__Do this__
In the entries below, repeat everything from the line containing "pose: elev=273.9 azim=272.0" down to the line containing "Dot at: (289, 286)", with both of those lines included.

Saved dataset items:
'''
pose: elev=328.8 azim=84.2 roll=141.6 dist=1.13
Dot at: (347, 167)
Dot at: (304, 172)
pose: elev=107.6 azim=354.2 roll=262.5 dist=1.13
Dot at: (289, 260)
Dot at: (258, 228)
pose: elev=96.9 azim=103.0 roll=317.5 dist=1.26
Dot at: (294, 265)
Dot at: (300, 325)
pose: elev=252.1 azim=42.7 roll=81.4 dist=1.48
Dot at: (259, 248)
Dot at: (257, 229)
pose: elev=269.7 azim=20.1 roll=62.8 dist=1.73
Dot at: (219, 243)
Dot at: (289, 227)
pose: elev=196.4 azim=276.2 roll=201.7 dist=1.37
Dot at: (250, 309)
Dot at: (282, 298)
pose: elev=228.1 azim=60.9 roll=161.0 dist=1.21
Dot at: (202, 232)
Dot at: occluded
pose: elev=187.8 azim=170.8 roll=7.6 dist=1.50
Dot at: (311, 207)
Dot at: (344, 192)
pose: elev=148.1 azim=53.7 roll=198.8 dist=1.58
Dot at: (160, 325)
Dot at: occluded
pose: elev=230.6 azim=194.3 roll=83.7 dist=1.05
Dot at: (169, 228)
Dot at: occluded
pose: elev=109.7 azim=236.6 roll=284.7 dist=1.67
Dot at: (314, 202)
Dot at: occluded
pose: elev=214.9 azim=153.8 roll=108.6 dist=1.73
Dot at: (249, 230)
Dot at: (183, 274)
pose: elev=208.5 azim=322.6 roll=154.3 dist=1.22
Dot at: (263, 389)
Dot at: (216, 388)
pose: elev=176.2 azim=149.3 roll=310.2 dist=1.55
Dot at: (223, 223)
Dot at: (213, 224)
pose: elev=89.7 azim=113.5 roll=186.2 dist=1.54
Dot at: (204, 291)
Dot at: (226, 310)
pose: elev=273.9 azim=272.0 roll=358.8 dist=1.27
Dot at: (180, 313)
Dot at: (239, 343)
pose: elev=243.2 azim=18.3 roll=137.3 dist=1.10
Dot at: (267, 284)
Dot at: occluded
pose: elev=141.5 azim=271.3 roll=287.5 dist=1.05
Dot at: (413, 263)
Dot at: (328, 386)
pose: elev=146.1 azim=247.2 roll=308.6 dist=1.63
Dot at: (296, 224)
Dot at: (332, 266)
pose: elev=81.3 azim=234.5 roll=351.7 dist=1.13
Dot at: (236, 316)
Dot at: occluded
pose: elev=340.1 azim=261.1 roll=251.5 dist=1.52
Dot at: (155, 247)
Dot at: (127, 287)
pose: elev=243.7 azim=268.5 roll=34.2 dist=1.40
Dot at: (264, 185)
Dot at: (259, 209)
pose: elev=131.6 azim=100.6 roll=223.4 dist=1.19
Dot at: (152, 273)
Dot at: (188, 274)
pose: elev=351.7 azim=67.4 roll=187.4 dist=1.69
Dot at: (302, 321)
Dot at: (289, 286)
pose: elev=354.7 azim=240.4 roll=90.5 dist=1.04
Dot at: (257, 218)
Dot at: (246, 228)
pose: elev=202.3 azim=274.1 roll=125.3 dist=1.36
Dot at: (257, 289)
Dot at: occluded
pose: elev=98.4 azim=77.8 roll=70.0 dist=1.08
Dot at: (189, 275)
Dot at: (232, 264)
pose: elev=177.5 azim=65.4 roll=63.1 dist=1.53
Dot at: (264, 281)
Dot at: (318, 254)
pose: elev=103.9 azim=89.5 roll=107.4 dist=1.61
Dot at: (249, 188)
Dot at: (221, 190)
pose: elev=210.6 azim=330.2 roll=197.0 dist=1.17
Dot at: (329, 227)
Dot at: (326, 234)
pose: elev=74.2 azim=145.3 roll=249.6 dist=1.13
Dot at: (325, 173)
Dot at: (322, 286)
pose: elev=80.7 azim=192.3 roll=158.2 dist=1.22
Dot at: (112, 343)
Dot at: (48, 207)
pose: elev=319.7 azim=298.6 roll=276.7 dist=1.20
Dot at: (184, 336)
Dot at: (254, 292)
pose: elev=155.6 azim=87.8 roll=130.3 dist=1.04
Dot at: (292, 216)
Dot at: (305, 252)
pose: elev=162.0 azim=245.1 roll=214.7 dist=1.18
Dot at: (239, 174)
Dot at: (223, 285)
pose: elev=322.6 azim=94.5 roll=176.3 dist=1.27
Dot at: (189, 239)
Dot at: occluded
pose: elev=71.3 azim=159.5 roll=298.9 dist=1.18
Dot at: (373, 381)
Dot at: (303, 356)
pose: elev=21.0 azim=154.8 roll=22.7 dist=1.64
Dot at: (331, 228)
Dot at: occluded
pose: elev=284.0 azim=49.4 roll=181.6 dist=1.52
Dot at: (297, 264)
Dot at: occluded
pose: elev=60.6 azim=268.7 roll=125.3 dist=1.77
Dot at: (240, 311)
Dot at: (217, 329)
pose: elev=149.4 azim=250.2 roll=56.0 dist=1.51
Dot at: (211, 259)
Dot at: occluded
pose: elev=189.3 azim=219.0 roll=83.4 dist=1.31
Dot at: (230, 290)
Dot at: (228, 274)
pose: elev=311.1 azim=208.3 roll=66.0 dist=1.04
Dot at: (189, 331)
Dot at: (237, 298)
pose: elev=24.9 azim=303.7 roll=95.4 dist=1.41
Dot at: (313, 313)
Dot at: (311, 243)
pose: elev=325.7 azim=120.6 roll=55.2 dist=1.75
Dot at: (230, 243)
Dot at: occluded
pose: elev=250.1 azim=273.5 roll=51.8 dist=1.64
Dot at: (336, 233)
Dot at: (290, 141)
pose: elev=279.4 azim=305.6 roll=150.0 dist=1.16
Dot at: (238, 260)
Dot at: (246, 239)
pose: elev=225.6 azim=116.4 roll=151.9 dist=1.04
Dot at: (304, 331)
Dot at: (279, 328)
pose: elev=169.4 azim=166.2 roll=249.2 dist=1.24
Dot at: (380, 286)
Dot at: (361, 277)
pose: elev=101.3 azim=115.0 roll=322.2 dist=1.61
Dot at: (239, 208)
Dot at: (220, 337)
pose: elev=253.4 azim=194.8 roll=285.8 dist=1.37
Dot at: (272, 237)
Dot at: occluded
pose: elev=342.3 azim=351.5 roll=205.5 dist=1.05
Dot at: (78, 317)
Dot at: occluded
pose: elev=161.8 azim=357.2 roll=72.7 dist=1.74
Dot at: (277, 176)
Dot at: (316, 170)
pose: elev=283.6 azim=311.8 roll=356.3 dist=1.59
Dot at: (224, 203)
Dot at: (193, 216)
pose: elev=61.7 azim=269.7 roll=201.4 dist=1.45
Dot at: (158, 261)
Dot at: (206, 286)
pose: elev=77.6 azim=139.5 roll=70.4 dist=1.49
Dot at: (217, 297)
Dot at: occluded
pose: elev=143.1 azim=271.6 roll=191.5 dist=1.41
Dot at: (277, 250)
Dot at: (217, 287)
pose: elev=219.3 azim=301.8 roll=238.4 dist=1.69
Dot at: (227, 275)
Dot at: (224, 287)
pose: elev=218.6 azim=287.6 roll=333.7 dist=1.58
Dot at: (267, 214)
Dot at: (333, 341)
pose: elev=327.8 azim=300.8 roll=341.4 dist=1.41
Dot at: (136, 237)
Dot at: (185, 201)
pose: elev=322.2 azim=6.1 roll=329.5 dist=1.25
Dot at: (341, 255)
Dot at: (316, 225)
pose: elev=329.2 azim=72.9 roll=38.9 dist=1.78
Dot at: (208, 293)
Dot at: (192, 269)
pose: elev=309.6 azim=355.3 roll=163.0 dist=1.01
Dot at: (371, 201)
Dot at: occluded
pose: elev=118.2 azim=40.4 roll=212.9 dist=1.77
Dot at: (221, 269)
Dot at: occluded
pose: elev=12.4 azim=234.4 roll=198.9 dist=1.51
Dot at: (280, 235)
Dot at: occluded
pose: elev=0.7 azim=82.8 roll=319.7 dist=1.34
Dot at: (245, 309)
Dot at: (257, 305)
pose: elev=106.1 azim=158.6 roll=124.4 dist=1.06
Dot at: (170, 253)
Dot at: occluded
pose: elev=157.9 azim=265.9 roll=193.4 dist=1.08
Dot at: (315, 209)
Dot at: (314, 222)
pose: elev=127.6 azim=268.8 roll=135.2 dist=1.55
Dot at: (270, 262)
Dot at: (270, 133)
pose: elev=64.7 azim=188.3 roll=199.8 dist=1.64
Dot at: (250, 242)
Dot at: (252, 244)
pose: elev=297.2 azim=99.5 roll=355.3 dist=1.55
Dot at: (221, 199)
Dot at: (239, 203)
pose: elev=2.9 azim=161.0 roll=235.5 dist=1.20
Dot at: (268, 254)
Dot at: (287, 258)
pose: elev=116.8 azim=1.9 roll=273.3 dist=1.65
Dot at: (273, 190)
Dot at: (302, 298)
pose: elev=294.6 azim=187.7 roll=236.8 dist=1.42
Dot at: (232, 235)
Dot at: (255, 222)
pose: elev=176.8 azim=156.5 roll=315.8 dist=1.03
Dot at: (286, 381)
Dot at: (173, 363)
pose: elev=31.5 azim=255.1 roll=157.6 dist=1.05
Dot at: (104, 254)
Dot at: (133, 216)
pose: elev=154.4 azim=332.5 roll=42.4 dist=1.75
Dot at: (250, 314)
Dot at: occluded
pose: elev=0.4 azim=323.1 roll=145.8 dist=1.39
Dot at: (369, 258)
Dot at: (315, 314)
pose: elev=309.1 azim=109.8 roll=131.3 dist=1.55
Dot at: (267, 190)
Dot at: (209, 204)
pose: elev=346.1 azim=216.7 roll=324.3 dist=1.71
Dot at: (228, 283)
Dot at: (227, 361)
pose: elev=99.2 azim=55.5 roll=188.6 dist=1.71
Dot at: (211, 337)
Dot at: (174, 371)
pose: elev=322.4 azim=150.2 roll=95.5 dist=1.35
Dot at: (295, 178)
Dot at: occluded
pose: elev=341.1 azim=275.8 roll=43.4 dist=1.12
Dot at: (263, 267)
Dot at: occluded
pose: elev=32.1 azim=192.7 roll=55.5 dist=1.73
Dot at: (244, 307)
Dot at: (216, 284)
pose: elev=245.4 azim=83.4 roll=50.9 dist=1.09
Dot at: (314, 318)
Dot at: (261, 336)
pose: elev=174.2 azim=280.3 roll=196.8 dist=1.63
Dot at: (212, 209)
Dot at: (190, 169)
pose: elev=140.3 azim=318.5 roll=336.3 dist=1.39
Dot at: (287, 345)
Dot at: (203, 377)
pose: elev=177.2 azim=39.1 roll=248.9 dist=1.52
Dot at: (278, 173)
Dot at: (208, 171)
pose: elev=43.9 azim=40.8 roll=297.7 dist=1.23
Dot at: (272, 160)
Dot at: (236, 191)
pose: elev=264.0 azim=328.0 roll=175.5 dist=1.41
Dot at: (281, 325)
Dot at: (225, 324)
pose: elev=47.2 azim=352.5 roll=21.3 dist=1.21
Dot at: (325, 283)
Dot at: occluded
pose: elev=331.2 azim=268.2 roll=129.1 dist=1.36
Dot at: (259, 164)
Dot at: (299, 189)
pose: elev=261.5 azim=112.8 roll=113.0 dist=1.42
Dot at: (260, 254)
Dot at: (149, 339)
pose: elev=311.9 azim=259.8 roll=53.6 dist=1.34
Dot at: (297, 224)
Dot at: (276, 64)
'''
__The output__
pose: elev=273.9 azim=272.0 roll=358.8 dist=1.27
Dot at: (180, 313)
Dot at: (239, 343)
pose: elev=243.2 azim=18.3 roll=137.3 dist=1.10
Dot at: (267, 284)
Dot at: occluded
pose: elev=141.5 azim=271.3 roll=287.5 dist=1.05
Dot at: (413, 263)
Dot at: (328, 386)
pose: elev=146.1 azim=247.2 roll=308.6 dist=1.63
Dot at: (296, 224)
Dot at: (332, 266)
pose: elev=81.3 azim=234.5 roll=351.7 dist=1.13
Dot at: (236, 316)
Dot at: occluded
pose: elev=340.1 azim=261.1 roll=251.5 dist=1.52
Dot at: (155, 247)
Dot at: (127, 287)
pose: elev=243.7 azim=268.5 roll=34.2 dist=1.40
Dot at: (264, 185)
Dot at: (259, 209)
pose: elev=131.6 azim=100.6 roll=223.4 dist=1.19
Dot at: (152, 273)
Dot at: (188, 274)
pose: elev=351.7 azim=67.4 roll=187.4 dist=1.69
Dot at: (302, 321)
Dot at: (289, 286)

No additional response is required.